第9条 併合請求の場合の価額の算定
第9条 併合請求の場合の価額の算定
一の訴えで数個の請求をする場合には、その価額を合算したものを訴訟の目的の価額とする。ただし、その訴えで主張する利益が各請求について共通である場合におけるその各請求については、この限りでない。
果実、損害賠償、違約金又は費用の請求が訴訟の附帯の目的であるときは、その価額は、訴訟の目的の価額に算入しない。
一つの訴えで複数の請求をする場合には、その価額を合算したもんを訴訟の目的の価額とするんやな。ただし、その訴えで主張する利益が各請求について共通の場合におけるその各請求については、この限りやないんや。

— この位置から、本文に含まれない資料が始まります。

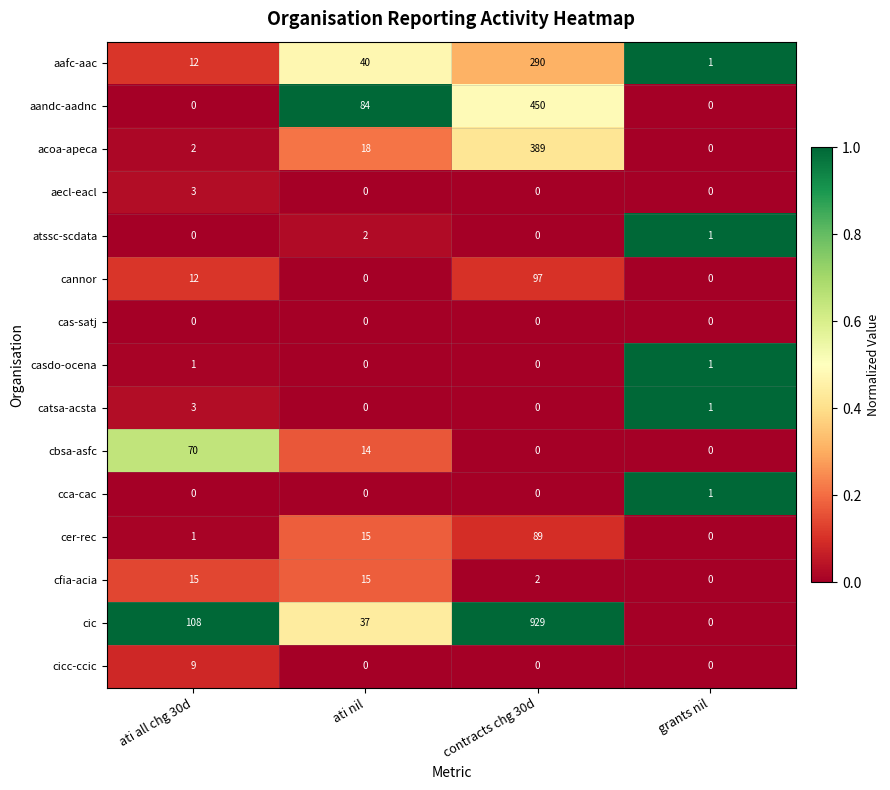

What is the difference between the cer-rec values at ati nil and contracts chg 30d?

74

果実、損害賠償、違約金または費用の請求が訴訟の附帯の目的であるときは、その価額は、訴訟の目的の価額に算入せえへんで。
ワンポイント解説
この条文は、複数の請求を併合する場合の訴訟の目的の価額の算定方法を定めています。原則として各請求の価額を合算するが、各請求の利益が共通する場合(例えば、同一の土地について所有権確認と引渡請求をする場合)は、重複を避けるため合算しありません。
また、果実・損害賠償・違約金・費用など、主たる請求に附帯する請求については、訴訟の目的の価額に算入しありません。これは、附帯請求が主たる請求に従属的な性質を持つためです。

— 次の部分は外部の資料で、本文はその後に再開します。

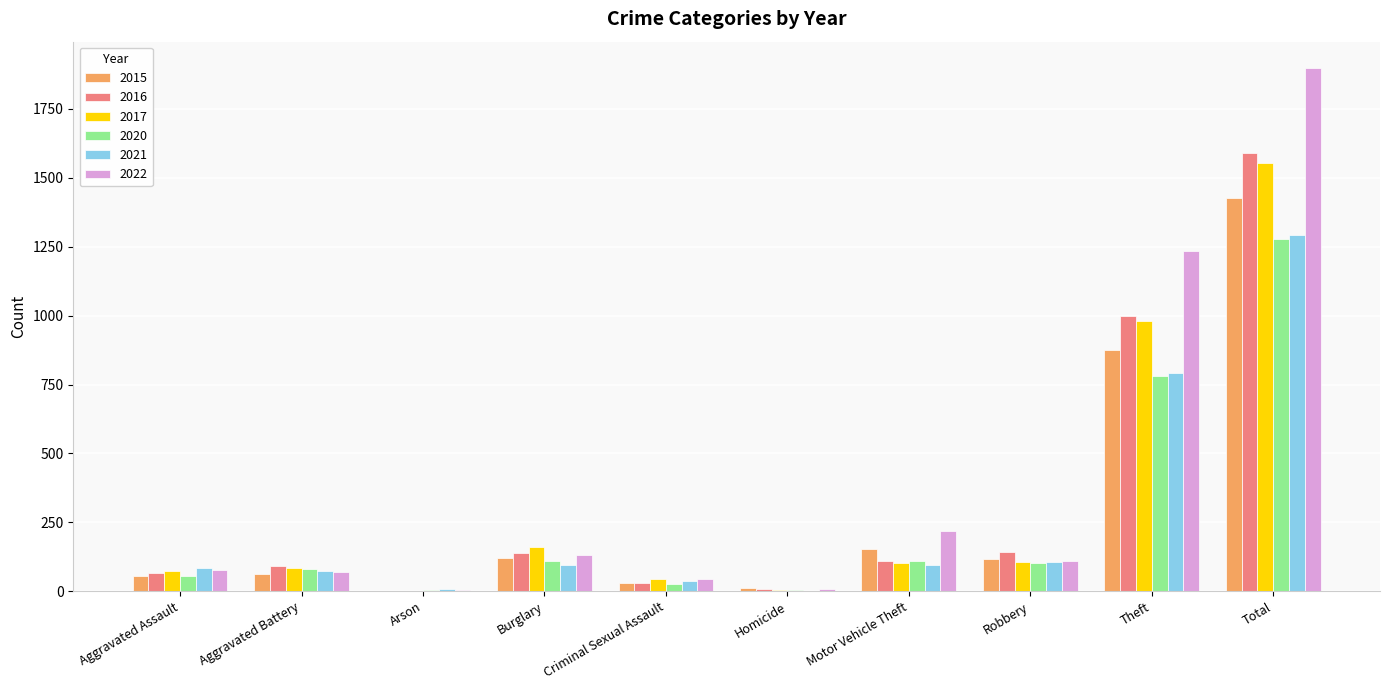

At which label does 2016 first exceed 110?

Burglary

これは、一つの裁判で複数のお願いをするときの「金額の数え方」のルールやな。基本的には全部足し算するんやで。例えば、100万円の請求と50万円の請求を一緒にしたら、合計150万円っていう計算になるわけや。
でもな、同じ物についての請求やったら二重に数えたらあかん。例えば、「この土地は私のもんや」っていう請求と「やから土地を返してや」っていう請求は、どっちも同じ土地の話やん?そういう時は、土地の価値を二回数えたりせんと、一回だけ数えるんやで。
それと、「お金を返してもらう」のがメインの請求やったら、その利息とか遅延金とかは別に金額に入れへん。あくまでオマケやからな。メインの請求の金額だけで簡易裁判所か地方裁判所かを決めるっていう、ほんまに合理的な仕組みやと思うわ。